Without, therefore, wishing or presuming to give an opinion on the general question of the best form of legislative body, I may say that, under the peculiar circumstances of these colonies, I should most strenuously recommend the adoption of a Second or Upper Chamber.
When we consider the elements of which society is here composed, - when we see the low estimate that is placed upon everything which can distinguish a man from his fellows, with the sole exception of wealth, - when we see that even wealth does not lead to distinction, or open the road to any other ambition than that of excelling in habits of self-indulgence, --- it can hardly be subject of surprise that so few are found who rise above the general level, or that those few owe more to the possession of a certain oratorical facility than to their powers of mind or the justness of the opinions which they advocate.
The broad plain of equality, as in America, receives the whole of the community, and though there are many who would gladly avail themselves of any opportunity of raising themselves above the general level, yet here, as in America, any attempt to do so would be frustrated by the jealousy of the remainder of the community.
Your Lordship can hardly form an idea of the character of the population of these colonies.
It is usual to assume that colonies are off-shoots from the parent stock, containing in themselves the germs of all the elements of which society in the mother country is composed.
This can only be said of any colony with many reservations, but it cannot be said of these colonies with any appearance of justice or truth.
There is an essentially democratic spirit which actuates the large mass of the community; and it is with the view to check the development of this spirit, of preventing its coming into operation, that I would suggest the formation of an Upper Chamber.
The members of this, call it senate or what you may, will be raised in some measure above the general level of society, - they will be rendered independent of popular blame or approbation, but, being also free from the suspicion of acting under the control of the Government, they will conciliate popular feeling, and hold a fair position between the Executive and the Legislature. 
I do not presume to enter into any detail of the mode in which such an assembly should be constituted, further than to express an opinion that the Government should have as little as possible to do in the nomination or selection of the members.
There must, of course, be some ex-officio representatives of the Government in the House.
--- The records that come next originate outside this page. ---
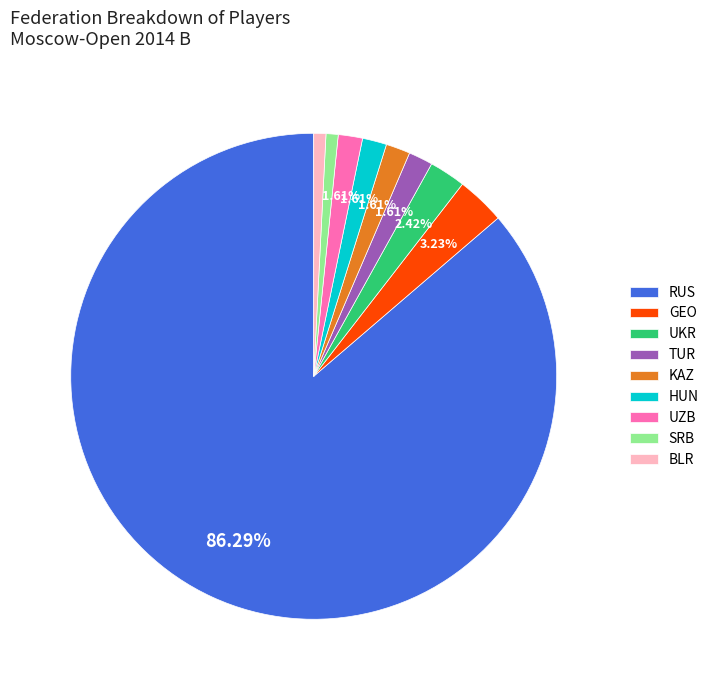

Combined, do HUN and GEO account for over 50%?

No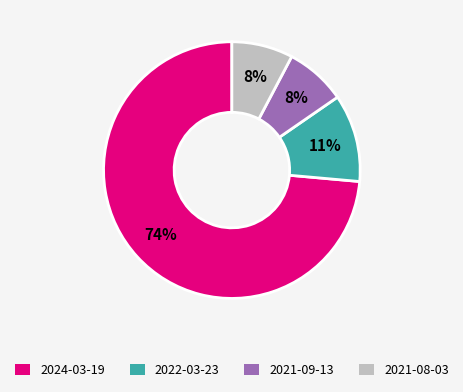

Which category accounts for the majority?

2024-03-19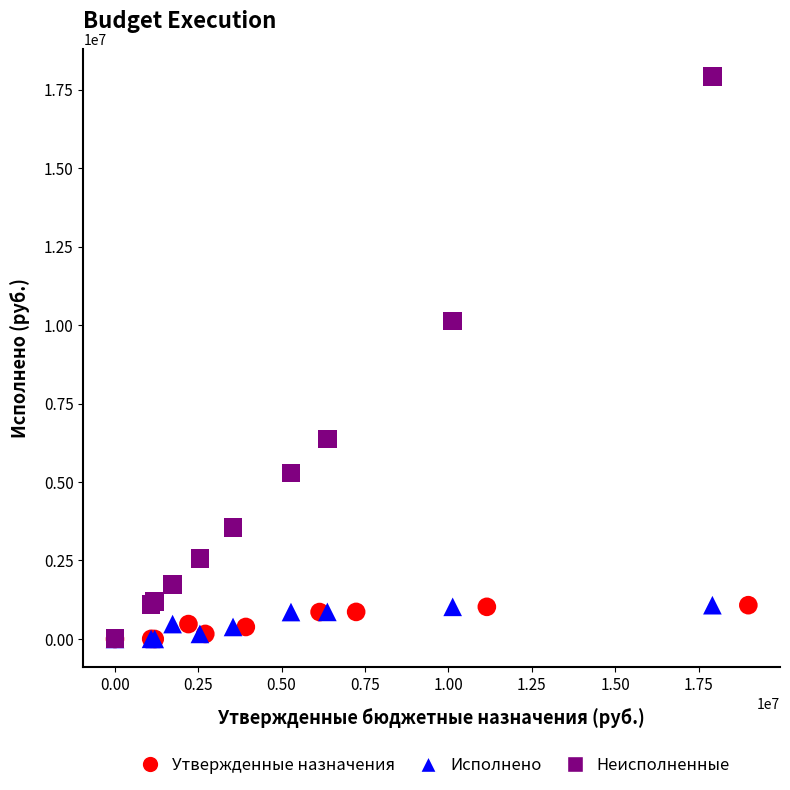

Which series has the largest Y range (max minus min)?

Неисполненные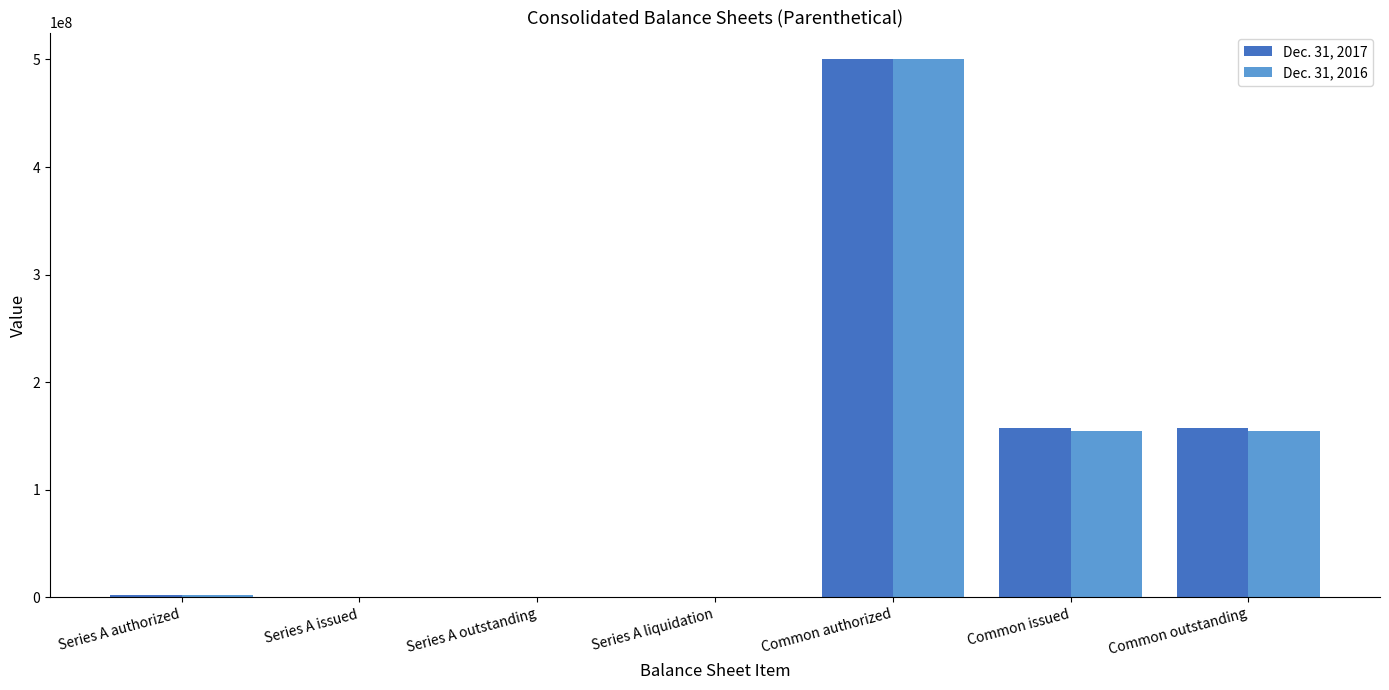

Is the value of Dec. 31, 2017 at Common issued greater than the value of Dec. 31, 2016 at Series A outstanding?

Yes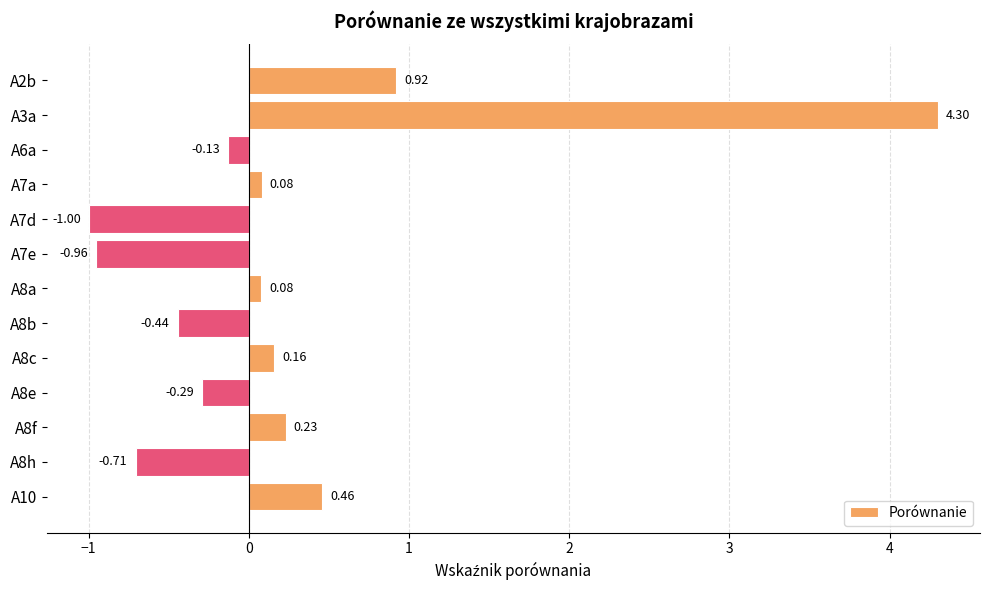

Which has a higher value, A8c or A10?

A10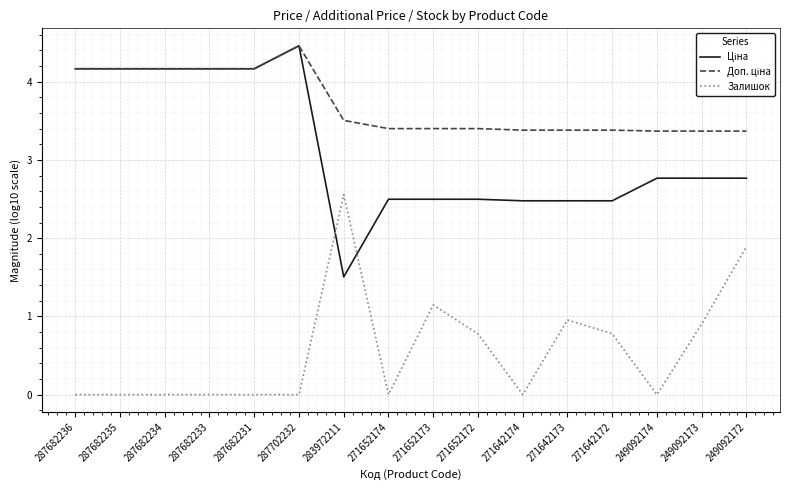

What is the greatest value displayed?

4.5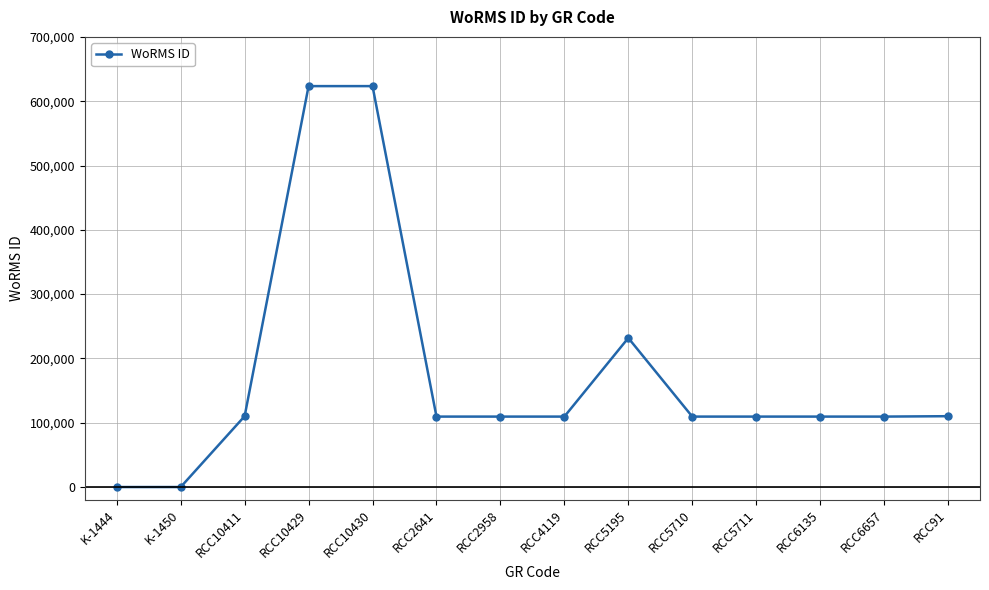

What is the label of the 14th point from the left?

RCC91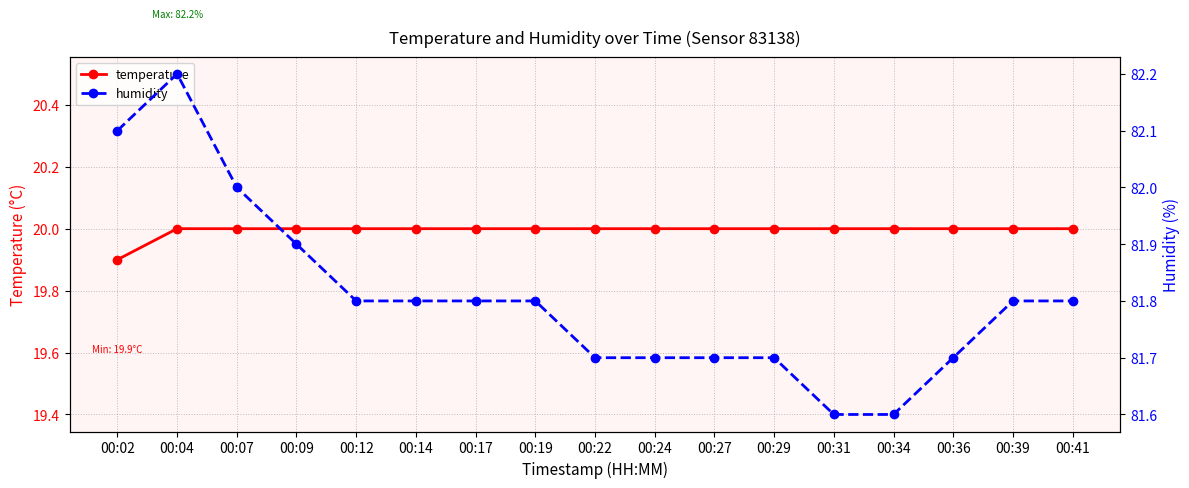

Is the value of temperature at 00:07 greater than the value of humidity at 00:12?

No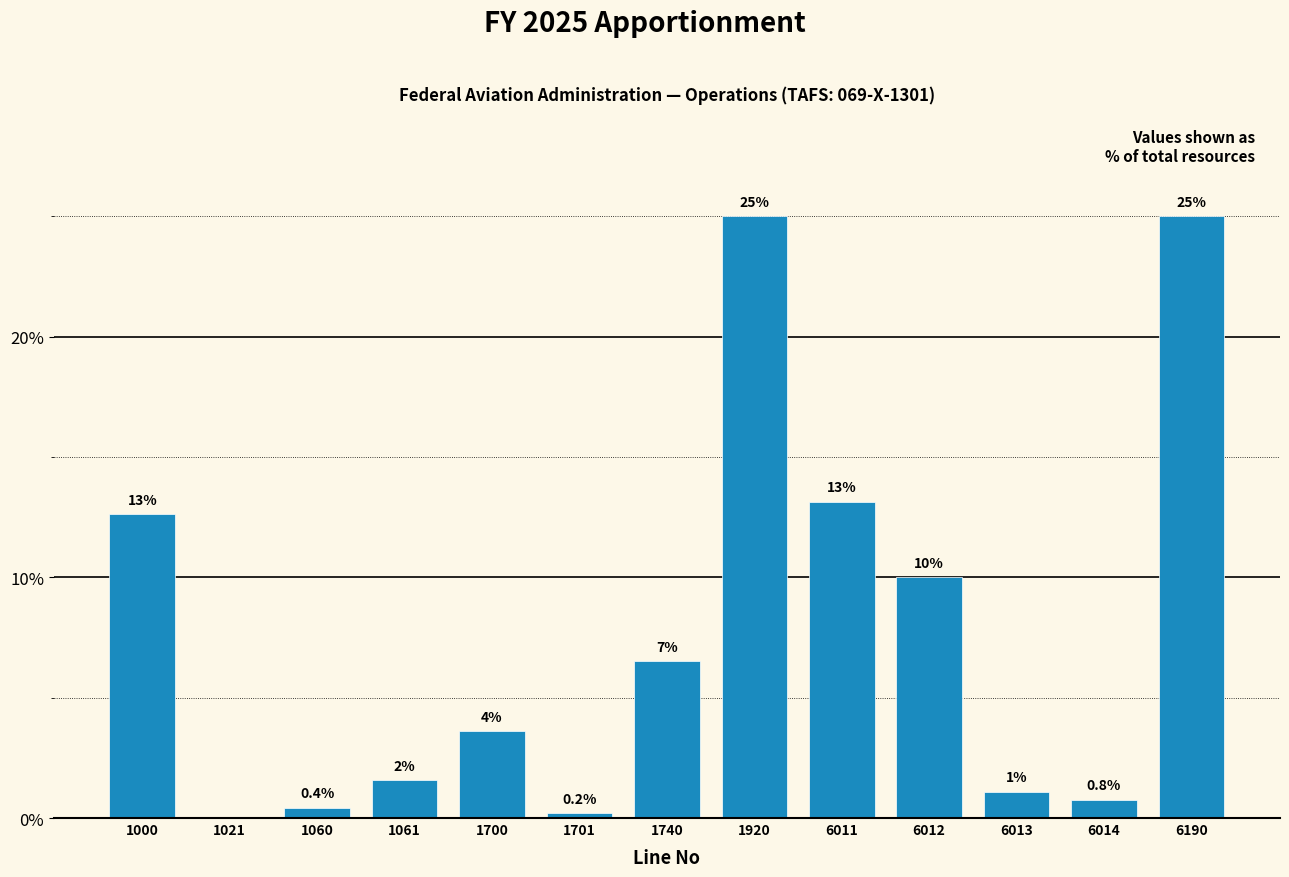

What is the sum of the values at 1021 and 1920?

25.0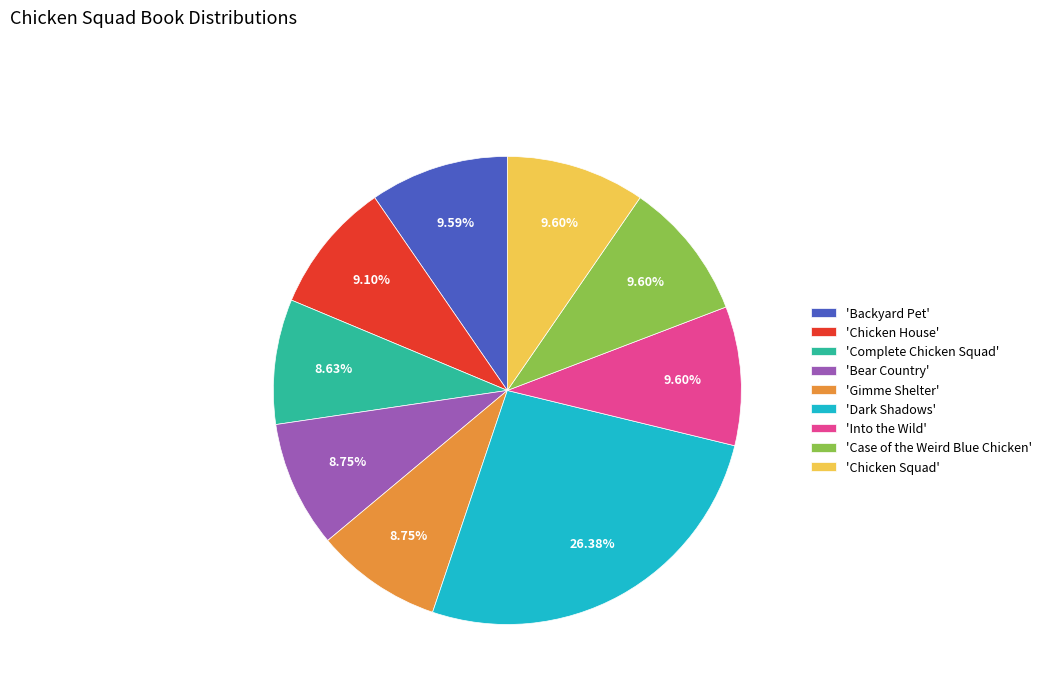

Is there any slice that represents more than half of the pie?

No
The bishops of the Church of England and Rome might sit as representatives of the ecclesiastical bodies; but as the object with which I advocate the establishment of a second chamber, is more that of operating morally upon the body of the community, than of facilitating generally the operations of the Executive Government, I should be loth to recommend the adoption of a plan which might in any way neutralize the beneficial action of such a body upon the mass of the people.
I also think that, in order to render the members perfectly independent of either the Government or the people, they should be appointed or elected for life.
Trusting that your Lordship will not be of opinion that, in offering these suggestions, I have in any way exceeded the limits imposed upon me by my position in this colony.